What to work on:
In the post about the "smoke of Satan," on what date did Pope Paul VI deliver the homily?

Thursday, March 11, 2010
THE SMOKE OF SATAN IN THE TEMPLE OF THE CHURCH: IS THE DEVIL REAL?
On June 29, 1972, His Holiness Pope Paul VI delivered a homily on the Feast of St. Peter and St. Paul where he speaks of the "smoke of Satan" entering the temple of the Church and the reality of the devil. Please note my comments at the end of part of the Holy Father's discourse during that homily:
Referring to the situation of the Church today, the Holy Father affirms that he has a sense that “from some fissure the smoke of Satan has entered the temple of God.” There is doubt, incertitude, problematic, disquiet, dissatisfaction, confrontation. There is no longer trust of the Church; they trust the first profane prophet who speaks in some journal or some social movement, and they run after him and ask him if he has the formula of true life. And we are not alert to the fact that we are already the owners and masters of the formula of true life. Doubt has entered our consciences, and it entered by windows that should have been open to the light. Science exists to give us truths that do not separate from God, but make us seek him all the more and celebrate him with greater intensity; instead, science gives us criticism and doubt. Scientists are those who more thoughtfully and more painfully exert their minds. But they end up teaching us: “I don’t know, we don’t know, we cannot know.” The school becomes the gymnasium of confusion and sometimes of absurd contradictions. Progress is celebrated, only so that it can then be demolished with revolutions that are more radical and more strange, so as to negate everything that has been achieved, and to come away as primitives after having so exalted the advances of the modern world.
This state of uncertainty even holds sway in the Church. There was the belief that after the Council there would be a day of sunshine for the history of the Church. Instead, it is the arrival of a day of clouds, of tempest, of darkness, of research, of uncertainty. We preach ecumenism but we constantly separate ourselves from others. We seek to dig abysses instead of filling them in.
How has this come about? The Pope entrusts one of his thoughts to those who are present: that there has been an intervention of an adverse power. Its name is the devil, this mysterious being that the Letter of St. Peter also alludes to. So many times, furthermore, in the Gospel, on the lips of Christ himself, the mention of this enemy of men returns. The Holy Father observes, “We believe in something that is preternatural that has come into the world precisely to disturb, to suffocate the fruits of the Ecumenical Council, and to impede the Church from breaking into the hymn of joy at having renewed in fullness its awareness of itself. Precisely for this reason, we should wish to be able, in this moment more than ever, to exercise the function God assigned to Peter, to strengthen the Faith of the brothers. We should wish to communicate to you this charism of certitude that the Lord gives to him who represents him though unworthily on this earth.” Faith gives us certitude, security, when it is based upon the Word of God accepted and consented to with our very own reason and with our very own human spirit. Whoever believes with simplicity, with humility, sense that he is on the good road, that he has an interior testimony that strengthens him in the difficult conquest of the truth.
By the late 1960's and early 1970's many theologians and thus many priests were teaching that the Second Vatican Council or its "spirit" had created a new Church distinct from the Church prior to the Council. This was a lie! But because of this hermeneutic of discontinuity or rupture, theologians began to promote the following theologies as though these were doctrine that the Second Vatican Council desired:
1. Original Sin--the traditional approach too negative and an insult to human beings created in the image and likeness of God--needed a more positive understanding of human nature as good.

Entries shown:
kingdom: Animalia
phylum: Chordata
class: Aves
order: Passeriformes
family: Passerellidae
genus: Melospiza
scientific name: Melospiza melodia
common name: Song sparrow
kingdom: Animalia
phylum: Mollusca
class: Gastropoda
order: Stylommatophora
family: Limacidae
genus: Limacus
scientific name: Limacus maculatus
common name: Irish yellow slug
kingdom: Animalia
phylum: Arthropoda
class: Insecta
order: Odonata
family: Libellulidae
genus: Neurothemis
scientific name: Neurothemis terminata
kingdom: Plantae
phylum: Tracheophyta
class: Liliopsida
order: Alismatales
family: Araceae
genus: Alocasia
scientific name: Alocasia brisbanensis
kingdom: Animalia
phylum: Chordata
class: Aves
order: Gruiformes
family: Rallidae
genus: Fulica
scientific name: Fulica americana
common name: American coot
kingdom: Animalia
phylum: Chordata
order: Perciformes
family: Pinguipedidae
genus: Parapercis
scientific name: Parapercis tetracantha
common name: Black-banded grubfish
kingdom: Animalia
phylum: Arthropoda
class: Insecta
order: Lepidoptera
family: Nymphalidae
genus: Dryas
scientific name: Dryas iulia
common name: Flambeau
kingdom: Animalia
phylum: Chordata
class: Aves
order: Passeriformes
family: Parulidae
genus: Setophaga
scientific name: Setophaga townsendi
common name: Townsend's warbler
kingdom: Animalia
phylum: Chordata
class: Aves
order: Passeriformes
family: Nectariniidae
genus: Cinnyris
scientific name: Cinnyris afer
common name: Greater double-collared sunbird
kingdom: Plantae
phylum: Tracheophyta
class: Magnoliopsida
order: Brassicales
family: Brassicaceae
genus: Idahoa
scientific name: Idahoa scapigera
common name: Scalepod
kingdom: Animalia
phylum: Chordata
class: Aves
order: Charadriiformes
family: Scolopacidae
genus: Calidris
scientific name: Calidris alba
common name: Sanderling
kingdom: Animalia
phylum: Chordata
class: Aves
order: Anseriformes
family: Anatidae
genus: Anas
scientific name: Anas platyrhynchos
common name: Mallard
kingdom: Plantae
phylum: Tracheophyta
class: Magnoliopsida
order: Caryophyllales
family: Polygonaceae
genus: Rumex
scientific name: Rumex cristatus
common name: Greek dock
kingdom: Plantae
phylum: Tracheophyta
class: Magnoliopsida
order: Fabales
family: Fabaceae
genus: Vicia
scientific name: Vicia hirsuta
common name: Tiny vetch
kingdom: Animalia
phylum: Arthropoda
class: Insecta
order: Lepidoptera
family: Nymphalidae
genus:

Task solution:
June 29, 1972